Prudential Considerations

¶ 6 Several comments concerning these procedures are pertinent. First, it is reasonable that there would not be a transcript of the trial court proceedings nor a detailed, reasoned court order prepared by the trial court. These jurisdictional prudential efficacies are dictated by the confidentiality and obvious temporal features of such proceedings.

¶ 7 Secondly, our panel discussed the possibility of remanding the matter to the trial court for an explication of her findings and reasons, but we were told by the child’s attorney at the hearing on 2/13/03, that the final day for an order permitting the achievement of an abortion in this case was 2/14/03. Under the circumstances, obviously a remand to the trial court was not feasible.

¶ 8 Thirdly, there is nothing in the statute or the rule of court, Pa.R.A.P. 3801-3807, which provides for a standard of review. No one has suggested that the function of the appeals court in this setting is to provide a de novo hearing and determination. Cf. In re Petition of Anonymous 2, 253 Neb. 485, 570 N.W.2d 836 *720(1997) (holding that under Nebraska statute, appellate review is de novo). Since the matter is reviewed under traditional appellate principles, I have considered the matter under the least restrictive doctrine, ie., abuse of discretion. Compare Ex parte Anonymous, 806 So.2d 1269 (Ala.2001) (finding of fact not to be set aside unless clearly erroneous) and In re Jane Doe 2, 19 S.W.3d 278 (Tex.2000) (appellate review of trial court’s “best interests” determination is pursuant to abuse of discretion standard).

¶ 9 In my opinion, for the above stated reasons, the majority has acted gratuitously and without legal foundation and the trial court did not abuse its discretion.

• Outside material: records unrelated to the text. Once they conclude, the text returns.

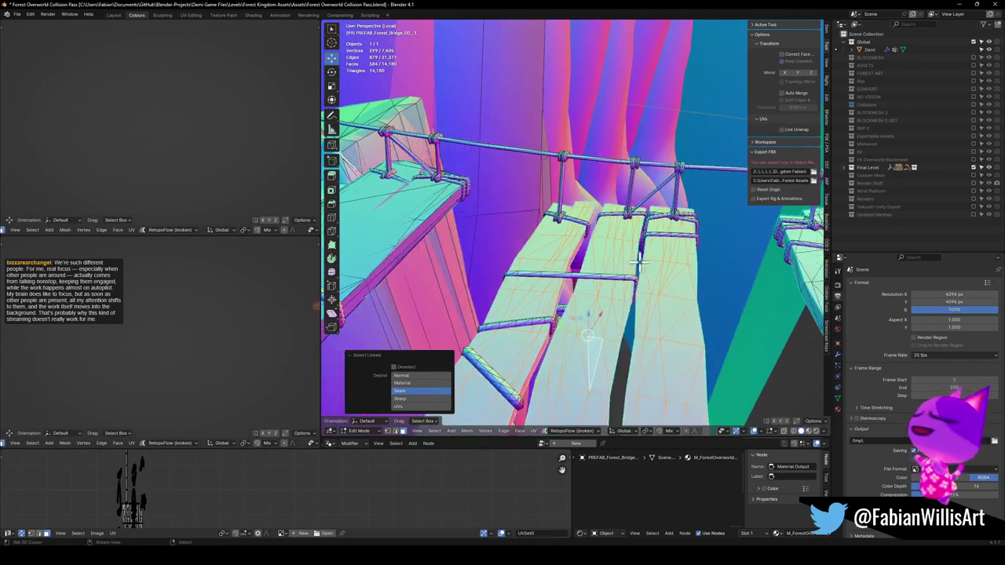
pyautogui.press('shift+alt+c')
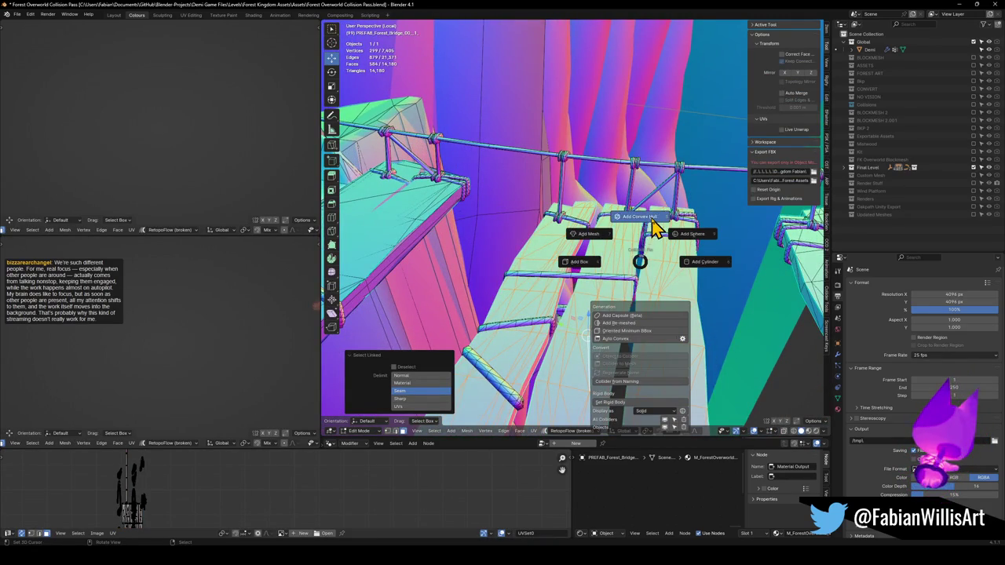
pyautogui.click(654, 226)
pyautogui.press('Tab')
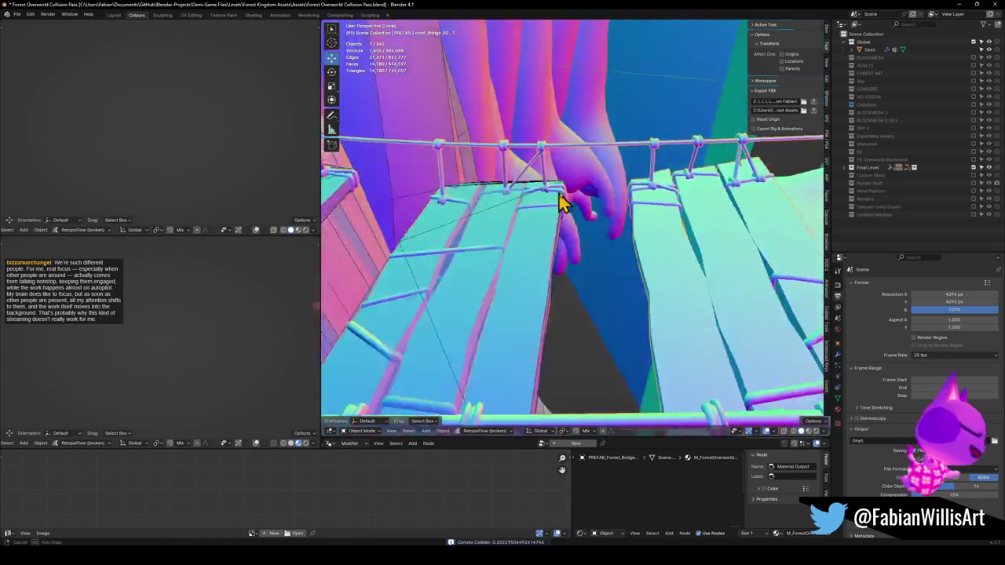
pyautogui.press('Tab')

. The majority grievously errs by adopting the period of 24 weeks gestation as the standard for permission to abort. However, this stage of gestation is the standard for determination of felonious misconduct — not a standard for reasonableness under all the circumstances. Under the deadlines established by the abortion provider in this case, it is obvious that they were wary of possible exposure to criminal sanctions.